*YOUR ASSIGNMENT*.
Reproduce every line of text in the records below without alteration, omitting the pictures.

*GIVEN RECORDS*.
= = =

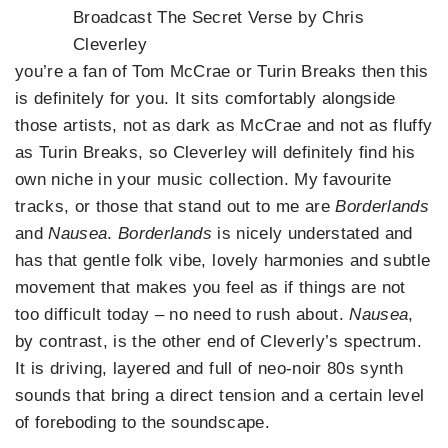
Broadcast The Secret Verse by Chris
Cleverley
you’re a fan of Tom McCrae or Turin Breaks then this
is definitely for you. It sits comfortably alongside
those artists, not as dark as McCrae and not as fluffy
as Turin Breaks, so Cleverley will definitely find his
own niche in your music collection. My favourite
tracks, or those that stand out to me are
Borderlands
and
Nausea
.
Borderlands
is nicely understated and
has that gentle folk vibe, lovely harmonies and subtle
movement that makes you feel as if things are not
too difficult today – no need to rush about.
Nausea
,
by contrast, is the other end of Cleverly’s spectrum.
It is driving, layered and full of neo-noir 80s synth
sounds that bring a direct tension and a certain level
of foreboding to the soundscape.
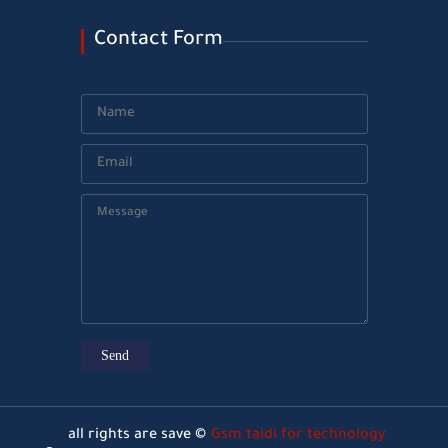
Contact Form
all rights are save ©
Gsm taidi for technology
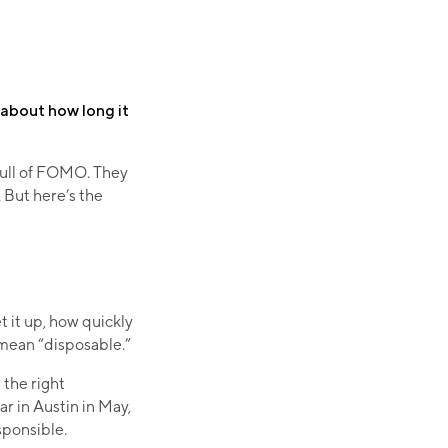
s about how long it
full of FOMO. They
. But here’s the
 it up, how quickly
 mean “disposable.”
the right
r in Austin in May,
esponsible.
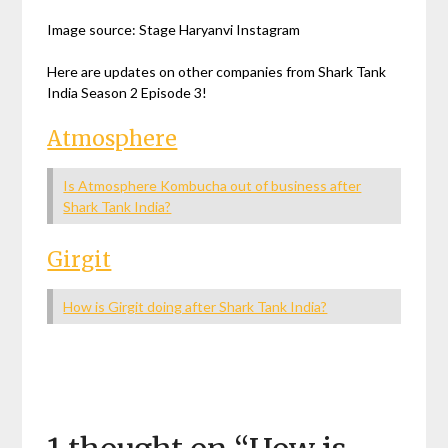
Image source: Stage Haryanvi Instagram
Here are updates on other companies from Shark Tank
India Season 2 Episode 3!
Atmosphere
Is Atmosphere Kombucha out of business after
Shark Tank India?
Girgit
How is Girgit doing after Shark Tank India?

= = =

*RESPONSE TO THIS EXERCISE*.
Broadcast The Secret Verse by Chris
Cleverley
you’re a fan of Tom McCrae or Turin Breaks then this
is definitely for you. It sits comfortably alongside
those artists, not as dark as McCrae and not as fluffy
as Turin Breaks, so Cleverley will definitely find his
own niche in your music collection. My favourite
tracks, or those that stand out to me are
Borderlands
and
Nausea
.
Borderlands
is nicely understated and
has that gentle folk vibe, lovely harmonies and subtle
movement that makes you feel as if things are not
too difficult today – no need to rush about.
Nausea
,
by contrast, is the other end of Cleverly’s spectrum.
It is driving, layered and full of neo-noir 80s synth
sounds that bring a direct tension and a certain level
of foreboding to the soundscape.
Contact Form
all rights are save ©
Gsm taidi for technology
s about how long it
full of FOMO. They
. But here’s the
 it up, how quickly
 mean “disposable.”
the right
r in Austin in May,
esponsible.
Image source: Stage Haryanvi Instagram
Here are updates on other companies from Shark Tank
India Season 2 Episode 3!
Atmosphere
Is Atmosphere Kombucha out of business after
Shark Tank India?
Girgit
How is Girgit doing after Shark Tank India?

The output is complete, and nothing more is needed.